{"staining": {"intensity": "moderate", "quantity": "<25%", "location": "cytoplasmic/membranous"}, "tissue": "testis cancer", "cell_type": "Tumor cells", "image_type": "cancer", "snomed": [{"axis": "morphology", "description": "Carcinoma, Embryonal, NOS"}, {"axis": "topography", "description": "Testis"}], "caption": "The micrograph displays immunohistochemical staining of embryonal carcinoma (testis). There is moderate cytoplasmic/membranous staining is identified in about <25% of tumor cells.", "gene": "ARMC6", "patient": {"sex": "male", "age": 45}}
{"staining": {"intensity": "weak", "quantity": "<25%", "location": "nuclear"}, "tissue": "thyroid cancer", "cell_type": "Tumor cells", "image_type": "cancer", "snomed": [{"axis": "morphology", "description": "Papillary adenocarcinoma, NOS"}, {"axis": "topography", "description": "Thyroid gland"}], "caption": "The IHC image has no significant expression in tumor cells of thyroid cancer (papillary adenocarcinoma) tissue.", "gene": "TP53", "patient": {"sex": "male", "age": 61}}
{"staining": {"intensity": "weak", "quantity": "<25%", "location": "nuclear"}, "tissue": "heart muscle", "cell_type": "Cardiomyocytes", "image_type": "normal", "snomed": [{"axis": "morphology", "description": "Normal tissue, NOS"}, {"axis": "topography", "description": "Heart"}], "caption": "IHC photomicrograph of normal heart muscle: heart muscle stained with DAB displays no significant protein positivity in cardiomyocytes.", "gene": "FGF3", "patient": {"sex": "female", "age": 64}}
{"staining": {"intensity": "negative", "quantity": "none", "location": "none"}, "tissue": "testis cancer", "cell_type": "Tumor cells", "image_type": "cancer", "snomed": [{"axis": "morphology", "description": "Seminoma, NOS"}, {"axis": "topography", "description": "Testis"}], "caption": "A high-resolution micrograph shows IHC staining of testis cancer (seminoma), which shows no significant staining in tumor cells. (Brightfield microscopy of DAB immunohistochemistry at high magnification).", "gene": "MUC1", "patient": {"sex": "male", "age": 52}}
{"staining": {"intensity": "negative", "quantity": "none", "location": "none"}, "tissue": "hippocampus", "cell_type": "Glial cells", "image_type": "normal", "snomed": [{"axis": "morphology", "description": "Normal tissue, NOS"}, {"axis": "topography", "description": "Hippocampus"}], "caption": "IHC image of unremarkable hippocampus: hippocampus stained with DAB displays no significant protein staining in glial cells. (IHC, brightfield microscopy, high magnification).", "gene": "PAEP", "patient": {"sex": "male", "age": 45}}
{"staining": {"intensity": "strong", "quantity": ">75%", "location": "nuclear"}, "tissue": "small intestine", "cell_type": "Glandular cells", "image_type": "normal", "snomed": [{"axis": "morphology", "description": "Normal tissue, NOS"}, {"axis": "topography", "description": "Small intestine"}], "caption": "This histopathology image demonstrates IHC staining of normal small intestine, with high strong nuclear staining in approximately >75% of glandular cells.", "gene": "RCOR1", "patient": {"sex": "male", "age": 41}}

WORK ITEM:
Return the material above in full, exactly as it appears.

RESULT FOR THIS TASK:
{"staining": {"intensity": "moderate", "quantity": "<25%", "location": "cytoplasmic/membranous"}, "tissue": "testis cancer", "cell_type": "Tumor cells", "image_type": "cancer", "snomed": [{"axis": "morphology", "description": "Carcinoma, Embryonal, NOS"}, {"axis": "topography", "description": "Testis"}], "caption": "The micrograph displays immunohistochemical staining of embryonal carcinoma (testis). There is moderate cytoplasmic/membranous staining is identified in about <25% of tumor cells.", "gene": "ARMC6", "patient": {"sex": "male", "age": 45}}
{"staining": {"intensity": "weak", "quantity": "<25%", "location": "nuclear"}, "tissue": "thyroid cancer", "cell_type": "Tumor cells", "image_type": "cancer", "snomed": [{"axis": "morphology", "description": "Papillary adenocarcinoma, NOS"}, {"axis": "topography", "description": "Thyroid gland"}], "caption": "The IHC image has no significant expression in tumor cells of thyroid cancer (papillary adenocarcinoma) tissue.", "gene": "TP53", "patient": {"sex": "male", "age": 61}}
{"staining": {"intensity": "weak", "quantity": "<25%", "location": "nuclear"}, "tissue": "heart muscle", "cell_type": "Cardiomyocytes", "image_type": "normal", "snomed": [{"axis": "morphology", "description": "Normal tissue, NOS"}, {"axis": "topography", "description": "Heart"}], "caption": "IHC photomicrograph of normal heart muscle: heart muscle stained with DAB displays no significant protein positivity in cardiomyocytes.", "gene": "FGF3", "patient": {"sex": "female", "age": 64}}
{"staining": {"intensity": "negative", "quantity": "none", "location": "none"}, "tissue": "testis cancer", "cell_type": "Tumor cells", "image_type": "cancer", "snomed": [{"axis": "morphology", "description": "Seminoma, NOS"}, {"axis": "topography", "description": "Testis"}], "caption": "A high-resolution micrograph shows IHC staining of testis cancer (seminoma), which shows no significant staining in tumor cells. (Brightfield microscopy of DAB immunohistochemistry at high magnification).", "gene": "MUC1", "patient": {"sex": "male", "age": 52}}
{"staining": {"intensity": "negative", "quantity": "none", "location": "none"}, "tissue": "hippocampus", "cell_type": "Glial cells", "image_type": "normal", "snomed": [{"axis": "morphology", "description": "Normal tissue, NOS"}, {"axis": "topography", "description": "Hippocampus"}], "caption": "IHC image of unremarkable hippocampus: hippocampus stained with DAB displays no significant protein staining in glial cells. (IHC, brightfield microscopy, high magnification).", "gene": "PAEP", "patient": {"sex": "male", "age": 45}}
{"staining": {"intensity": "strong", "quantity": ">75%", "location": "nuclear"}, "tissue": "small intestine", "cell_type": "Glandular cells", "image_type": "normal", "snomed": [{"axis": "morphology", "description": "Normal tissue, NOS"}, {"axis": "topography", "description": "Small intestine"}], "caption": "This histopathology image demonstrates IHC staining of normal small intestine, with high strong nuclear staining in approximately >75% of glandular cells.", "gene": "RCOR1", "patient": {"sex": "male", "age": 41}}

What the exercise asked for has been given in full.